Impossible, pourquoi ? Parce que ni le salaire ni la durée du travail n’ont de valeur absolue d’un pays à l’autre, voire dans l’intérieur d’un même pays. Parce que le premier est en fonction des conditions matérielles de l’existence, du prix des loyers et de l’alimentation, du poids des impôts ; la seconde, en fonction des conditions matérielles de la production, nature du sol, facilités des communications, taxes publiques et locales. Parce que, pour déterminer une règle équitable, cette règle ne devrait pas être uniforme, et que ses variations dans l’espace, c’est-à-dire entre pays différens, seraient commandées par des facteurs infiniment nombreux, très difficiles à mesurer avec rigueur, variables eux-mêmes dans le temps, c’est-à-dire d’une année à l’autre. Parce que, à supposer cette règle une fois établie, son application serait soumise ou à l’arbitraire de chaque Etat, — et, dans ce cas, l’on n’aurait rien fait, car, en changeant l’un quelconque des facteurs en question, l’on modifierait dans leur essence même les résultats escomptés ; — ou au contrôle mutuel et réciproque des Etats, — et alors c’est la négation de toute autonomie nationale, le système des impôts, celui des douanes, la législation civile, pénale ou commerciale, le régime des a oies de communication, en réalité la civilisation tout entière de chacun livrée à « la discrétion d’un pouvoir étranger. » — Pouvoir international ou fédéral, dira-t-on. Certes, mais qui ne sait que dans toute fédération, le plus fort s’est toujours imposé au plus faible ? Aux Etats-Unis, le Nord a prévalu sur le Sud ; en Allemagne, la Prusse sur tous les autres Etats.

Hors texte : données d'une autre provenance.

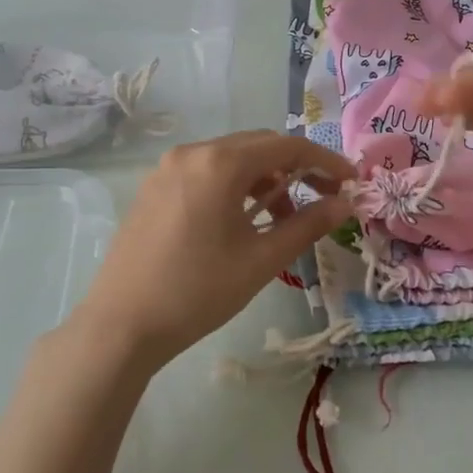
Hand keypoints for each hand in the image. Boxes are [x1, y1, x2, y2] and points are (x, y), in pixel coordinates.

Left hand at [69, 130, 355, 369]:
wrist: (121, 326)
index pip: (287, 147)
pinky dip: (234, 188)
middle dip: (296, 168)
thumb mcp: (261, 259)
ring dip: (265, 180)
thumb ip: (308, 225)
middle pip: (258, 146)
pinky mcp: (153, 189)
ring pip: (231, 160)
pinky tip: (242, 221)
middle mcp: (192, 153)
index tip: (351, 182)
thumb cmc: (198, 291)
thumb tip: (346, 204)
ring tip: (282, 220)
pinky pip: (205, 174)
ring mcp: (167, 170)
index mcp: (220, 163)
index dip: (325, 161)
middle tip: (323, 199)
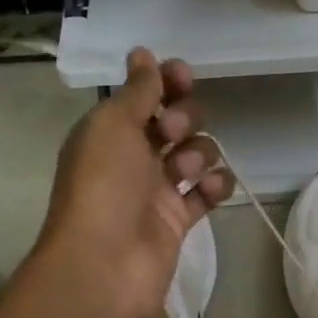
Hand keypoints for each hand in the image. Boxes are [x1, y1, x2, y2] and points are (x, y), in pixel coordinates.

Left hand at [30, 48, 233, 317]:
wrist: (104, 264)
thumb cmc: (104, 185)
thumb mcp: (113, 125)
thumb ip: (137, 90)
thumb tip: (143, 53)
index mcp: (110, 131)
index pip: (145, 96)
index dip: (166, 83)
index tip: (182, 76)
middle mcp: (133, 157)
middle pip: (175, 122)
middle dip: (184, 118)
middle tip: (171, 133)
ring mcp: (157, 190)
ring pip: (195, 154)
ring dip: (199, 152)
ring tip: (185, 171)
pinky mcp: (178, 220)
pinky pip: (207, 191)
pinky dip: (214, 185)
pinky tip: (209, 188)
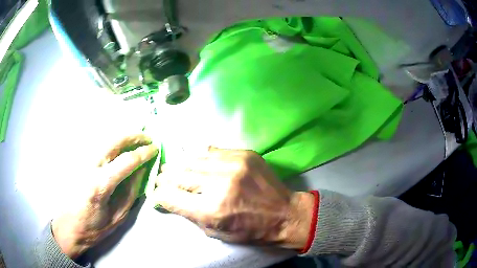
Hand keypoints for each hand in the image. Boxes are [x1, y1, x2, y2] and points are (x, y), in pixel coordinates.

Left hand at [52, 134, 158, 257]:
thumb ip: (131, 191)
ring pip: (105, 139)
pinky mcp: (78, 161)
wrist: (69, 226)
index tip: (155, 149)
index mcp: (100, 184)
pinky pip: (98, 145)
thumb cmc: (95, 227)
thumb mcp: (118, 215)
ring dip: (123, 136)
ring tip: (136, 139)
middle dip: (133, 135)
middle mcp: (90, 167)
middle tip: (147, 137)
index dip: (144, 152)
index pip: (126, 160)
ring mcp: (82, 162)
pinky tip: (120, 146)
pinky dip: (112, 142)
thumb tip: (142, 169)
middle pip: (114, 141)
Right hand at [151, 148, 314, 249]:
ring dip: (179, 166)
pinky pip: (211, 151)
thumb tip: (168, 199)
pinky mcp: (243, 154)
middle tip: (160, 179)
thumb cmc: (250, 230)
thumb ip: (189, 215)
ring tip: (172, 169)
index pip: (171, 197)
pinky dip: (198, 157)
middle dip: (165, 178)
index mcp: (212, 210)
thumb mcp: (215, 232)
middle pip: (179, 175)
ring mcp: (233, 165)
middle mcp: (219, 184)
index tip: (155, 194)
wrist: (283, 214)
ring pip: (192, 160)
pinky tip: (192, 161)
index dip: (159, 195)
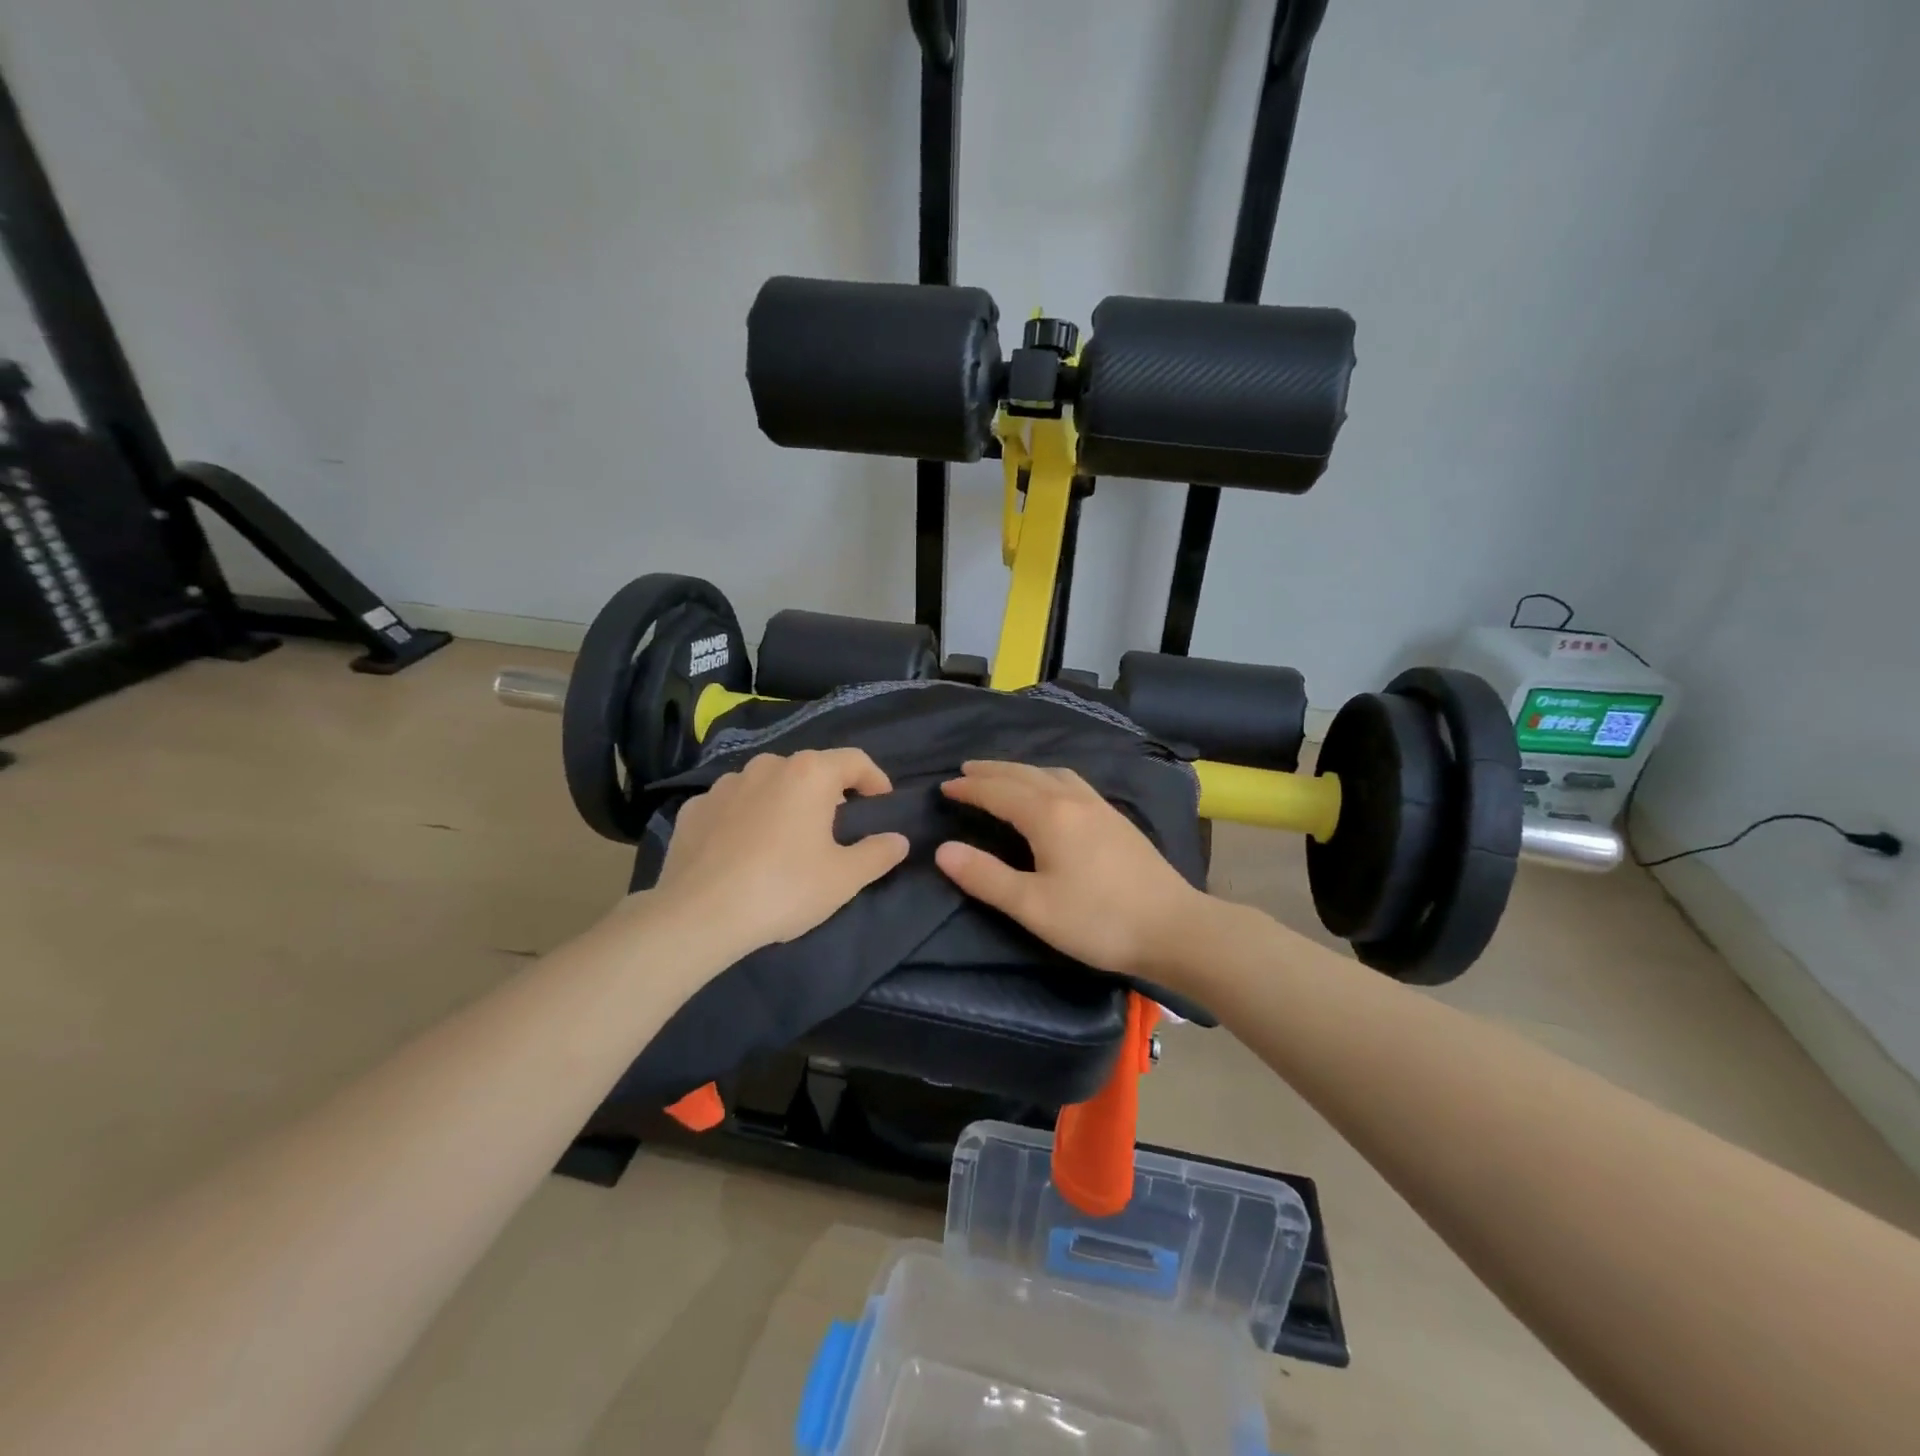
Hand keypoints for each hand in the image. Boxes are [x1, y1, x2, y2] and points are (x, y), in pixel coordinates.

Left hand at [648, 749, 908, 960]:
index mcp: (809, 774)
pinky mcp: (694, 809)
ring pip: (767, 785)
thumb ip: (878, 853)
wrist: (698, 915)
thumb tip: (898, 840)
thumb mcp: (844, 878)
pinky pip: (732, 805)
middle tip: (835, 827)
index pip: (855, 760)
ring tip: (786, 840)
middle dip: (828, 793)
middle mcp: (767, 766)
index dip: (875, 779)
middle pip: (809, 770)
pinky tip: (743, 851)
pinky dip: (745, 818)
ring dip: (784, 803)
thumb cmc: (784, 888)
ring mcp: (725, 785)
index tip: (881, 803)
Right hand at [935, 761, 1210, 979]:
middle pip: (1024, 775)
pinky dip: (1047, 777)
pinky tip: (1053, 791)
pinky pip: (1072, 782)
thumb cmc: (1098, 920)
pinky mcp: (1117, 819)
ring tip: (1003, 776)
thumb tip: (943, 850)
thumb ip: (986, 877)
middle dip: (992, 771)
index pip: (999, 792)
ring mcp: (1100, 806)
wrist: (1174, 927)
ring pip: (1051, 774)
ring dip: (1021, 771)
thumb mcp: (1033, 906)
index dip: (969, 789)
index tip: (944, 787)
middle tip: (965, 771)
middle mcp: (1073, 800)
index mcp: (1049, 815)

La question est internationale assurément, de l’aveu des ouvriers aussi bien que des gouvernemens[6], mais elle ne saurait se résoudre par les voies internationales, car, s’il est loisible de concevoir la suppression des frontières, la géographie, la géologie et l’ethnologie ne peuvent être supposées autres que ne les a faites la nature. La militarisation même du personnel minier, chère à M. de Bismarck, ne ferait que déplacer la question, aucun pouvoir humain n’étant capable d’inspirer à tous les gouvernemens un courage égal pour maintenir une discipline unique. Quand on étudie le problème de près. l’on en vient aussitôt à reconnaître qu’il ne comporte point de solution ni de système absolu, mais bien autant de solutions qu’il y a d’espèces différentes, et que, dans chaque espèce, c’est aux intéressés seuls, ouvriers et patrons, qu’il appartient de la chercher « volontairement » et d’un commun accord. Il n’existe et ne saurait exister aucun lit de Procuste pour égaliser les conditions du travail dans l’univers.


ANDRE LEBON.

  1. L’auteur était secrétaire de la Délégation française.
  2. Livre jaune de 1890.
  3. Voyez notamment l’interpellation de M. Antide Boyer à la Chambre, le 6 mars 1890, et la déclaration faite en son nom personnel à la Conférence de Berlin par l’un des délégués français, M. Delahaye Livre Jaune, p. 76 et 87).
  4. Ces chiffres sont extraits d’un important et intéressant travail de M. Vuillemin, ingénieur des mines, qui fut cité à la Chambre dans la séance du 6 mars 1890.
  5. Il est curieux de constater qu’une idée analogue s’était fait jour à la tribune de la Chambre dans l’interpellation du 6 mars : « C’est un intérêt supérieur, avait dit M. Francis Laur, très préoccupé des approvisionnemens de charbon pour le cas de guerre, qui me force, pour une fraction des travailleurs français, à différer un peu cette revendication qui est la mienne (la journée de huit heures), et, comme compensation, nous demanderons pour eux, en temps de mobilisation, l’exemption du service militaire, qu’ils remplissent si admirablement au fond de la mine si dangereuse. »
  6. Voyez, dans la Revue du 1er novembre, l’article de M. Charles Benoist, Le Travail, le Nombre et l’État. — III. Les Lois, p. 114-118.